* _What is expected_
Return the entries below word for word. No picture belongs in the copy.

Records excerpted from a collection:
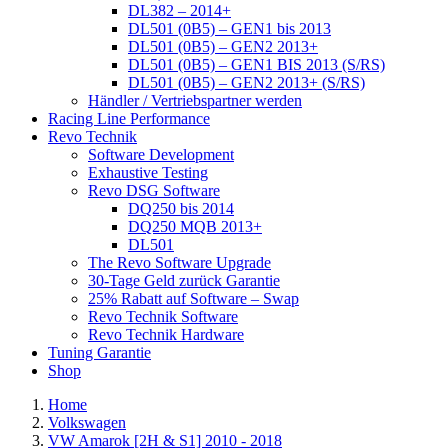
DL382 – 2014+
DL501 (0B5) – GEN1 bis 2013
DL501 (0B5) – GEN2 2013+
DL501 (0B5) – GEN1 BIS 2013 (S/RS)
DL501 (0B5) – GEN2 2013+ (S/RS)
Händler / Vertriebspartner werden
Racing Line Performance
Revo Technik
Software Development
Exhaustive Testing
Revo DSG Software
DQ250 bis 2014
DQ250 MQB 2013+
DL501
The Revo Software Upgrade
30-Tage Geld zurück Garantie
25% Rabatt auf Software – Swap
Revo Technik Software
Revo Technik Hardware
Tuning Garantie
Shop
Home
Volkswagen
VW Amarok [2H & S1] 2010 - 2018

* _Result of this exercise_
DL382 – 2014+
DL501 (0B5) – GEN1 bis 2013
DL501 (0B5) – GEN2 2013+
DL501 (0B5) – GEN1 BIS 2013 (S/RS)
DL501 (0B5) – GEN2 2013+ (S/RS)
Händler / Vertriebspartner werden
Racing Line Performance
Revo Technik
Software Development
Exhaustive Testing
Revo DSG Software
DQ250 bis 2014
DQ250 MQB 2013+
DL501
The Revo Software Upgrade
30-Tage Geld zurück Garantie
25% Rabatt auf Software – Swap
Revo Technik Software
Revo Technik Hardware
Tuning Garantie
Shop
Home
Volkswagen
VW Amarok [2H & S1] 2010 - 2018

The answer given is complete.